Log at the right level for the right information:
INFO: request received (with method, path, correlation ID), request completed (with status code, duration), significant business events (order placed, payment processed, user registered).
WARN: degraded behavior that is handled (fallback used, retry succeeded, rate limit approaching), configuration that might be wrong, deprecated API versions being called.
ERROR: operation failed in a way that requires attention, unhandled exceptions, dependency failures that triggered circuit breakers.
DEBUG: not in production by default. Enable per-service via dynamic log level adjustment (Spring Boot Actuator's /loggers endpoint) when actively debugging a specific issue.
Log aggregation and the ELK/Grafana stack
Individual service logs are useless if not centrally aggregated and queryable. Fluent Bit (lightweight log forwarder, deploys as DaemonSet on Kubernetes) collects logs from all pods and forwards them to Elasticsearch or OpenSearch. Kibana (or OpenSearch Dashboards) provides the query interface.
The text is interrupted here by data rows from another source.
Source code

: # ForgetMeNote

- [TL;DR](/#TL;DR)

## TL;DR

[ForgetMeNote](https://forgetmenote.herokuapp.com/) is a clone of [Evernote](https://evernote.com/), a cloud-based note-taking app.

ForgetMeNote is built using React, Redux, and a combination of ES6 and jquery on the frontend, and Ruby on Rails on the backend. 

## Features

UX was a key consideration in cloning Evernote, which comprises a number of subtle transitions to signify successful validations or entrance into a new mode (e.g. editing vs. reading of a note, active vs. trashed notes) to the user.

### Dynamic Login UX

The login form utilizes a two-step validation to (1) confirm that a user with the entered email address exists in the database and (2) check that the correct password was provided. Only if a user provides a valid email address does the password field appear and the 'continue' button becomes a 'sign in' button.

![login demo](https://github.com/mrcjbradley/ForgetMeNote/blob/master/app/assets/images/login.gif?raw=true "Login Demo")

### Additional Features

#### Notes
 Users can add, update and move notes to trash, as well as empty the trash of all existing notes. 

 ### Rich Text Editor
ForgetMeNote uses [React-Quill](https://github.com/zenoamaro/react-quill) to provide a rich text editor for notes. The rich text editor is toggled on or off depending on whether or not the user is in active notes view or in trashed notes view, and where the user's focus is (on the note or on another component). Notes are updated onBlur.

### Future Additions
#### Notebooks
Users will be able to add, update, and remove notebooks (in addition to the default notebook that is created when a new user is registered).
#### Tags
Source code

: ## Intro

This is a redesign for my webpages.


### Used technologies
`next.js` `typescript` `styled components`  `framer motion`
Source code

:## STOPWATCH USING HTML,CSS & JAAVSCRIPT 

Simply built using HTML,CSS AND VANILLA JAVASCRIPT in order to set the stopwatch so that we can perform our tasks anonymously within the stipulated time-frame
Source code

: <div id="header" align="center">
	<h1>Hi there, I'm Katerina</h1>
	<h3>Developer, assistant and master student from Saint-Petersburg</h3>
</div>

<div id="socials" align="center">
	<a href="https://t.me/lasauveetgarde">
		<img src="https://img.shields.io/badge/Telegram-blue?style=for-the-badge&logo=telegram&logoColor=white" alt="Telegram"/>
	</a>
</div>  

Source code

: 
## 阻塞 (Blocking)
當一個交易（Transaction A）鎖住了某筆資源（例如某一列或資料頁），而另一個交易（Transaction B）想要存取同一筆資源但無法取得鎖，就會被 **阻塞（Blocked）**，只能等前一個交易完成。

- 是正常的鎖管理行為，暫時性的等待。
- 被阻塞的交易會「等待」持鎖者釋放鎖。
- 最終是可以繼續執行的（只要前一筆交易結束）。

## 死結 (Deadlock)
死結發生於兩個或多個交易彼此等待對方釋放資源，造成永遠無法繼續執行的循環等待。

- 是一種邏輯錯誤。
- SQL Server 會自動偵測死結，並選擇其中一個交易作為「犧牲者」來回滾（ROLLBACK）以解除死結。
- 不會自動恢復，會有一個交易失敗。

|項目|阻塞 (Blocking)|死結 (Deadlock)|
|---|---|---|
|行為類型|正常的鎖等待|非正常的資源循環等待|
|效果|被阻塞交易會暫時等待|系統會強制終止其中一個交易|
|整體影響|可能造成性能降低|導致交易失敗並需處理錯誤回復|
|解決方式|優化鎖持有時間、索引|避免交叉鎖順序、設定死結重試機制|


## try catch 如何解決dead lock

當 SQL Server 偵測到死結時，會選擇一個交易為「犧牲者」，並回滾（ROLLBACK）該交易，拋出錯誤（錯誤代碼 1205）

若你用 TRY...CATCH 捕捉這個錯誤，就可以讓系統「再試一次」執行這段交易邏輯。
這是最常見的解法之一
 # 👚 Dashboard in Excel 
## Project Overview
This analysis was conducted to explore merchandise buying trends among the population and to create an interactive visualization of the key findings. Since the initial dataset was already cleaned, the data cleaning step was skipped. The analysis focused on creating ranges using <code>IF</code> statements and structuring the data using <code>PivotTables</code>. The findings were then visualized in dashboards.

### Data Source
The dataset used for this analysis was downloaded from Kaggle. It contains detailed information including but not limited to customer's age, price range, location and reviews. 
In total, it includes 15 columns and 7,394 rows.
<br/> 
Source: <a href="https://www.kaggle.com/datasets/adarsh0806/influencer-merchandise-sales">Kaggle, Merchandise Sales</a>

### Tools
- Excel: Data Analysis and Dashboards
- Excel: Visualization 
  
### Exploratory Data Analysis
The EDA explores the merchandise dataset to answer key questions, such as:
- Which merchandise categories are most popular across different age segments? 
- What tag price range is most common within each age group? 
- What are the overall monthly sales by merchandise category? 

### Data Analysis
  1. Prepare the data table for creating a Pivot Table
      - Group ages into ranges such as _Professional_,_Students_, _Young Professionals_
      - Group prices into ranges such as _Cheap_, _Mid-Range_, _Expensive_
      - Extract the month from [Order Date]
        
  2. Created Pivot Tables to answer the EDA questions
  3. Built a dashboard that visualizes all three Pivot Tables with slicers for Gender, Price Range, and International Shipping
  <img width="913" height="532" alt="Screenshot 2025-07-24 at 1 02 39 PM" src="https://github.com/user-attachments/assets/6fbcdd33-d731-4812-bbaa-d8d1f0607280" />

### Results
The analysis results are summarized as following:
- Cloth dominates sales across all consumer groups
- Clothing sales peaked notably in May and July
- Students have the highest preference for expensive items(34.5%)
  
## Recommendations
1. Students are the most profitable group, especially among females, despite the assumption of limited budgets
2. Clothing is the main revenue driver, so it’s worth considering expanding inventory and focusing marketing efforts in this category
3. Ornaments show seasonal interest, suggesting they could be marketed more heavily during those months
The alternative: Grafana Loki (designed for Kubernetes, stores logs with label-based indexing rather than full-text indexing). Loki is cheaper to operate than Elasticsearch for pure log storage, and integrates naturally with Grafana alongside metrics and traces.
Whichever stack you choose: establish a log retention policy before you need it. 30 days of raw logs from a moderately trafficked system can be several terabytes. Hot storage (fast query) for 7 days, warm storage (slower query) for 30 days, and archive for compliance requirements is a common tiering.
The correlation ID strategy is infrastructure work. Do it once, enforce it in your service template (the base configuration every new service starts from), and every new service gets it automatically. The alternative is retrofitting it into every service after you've had the debugging incident that makes you realize you needed it.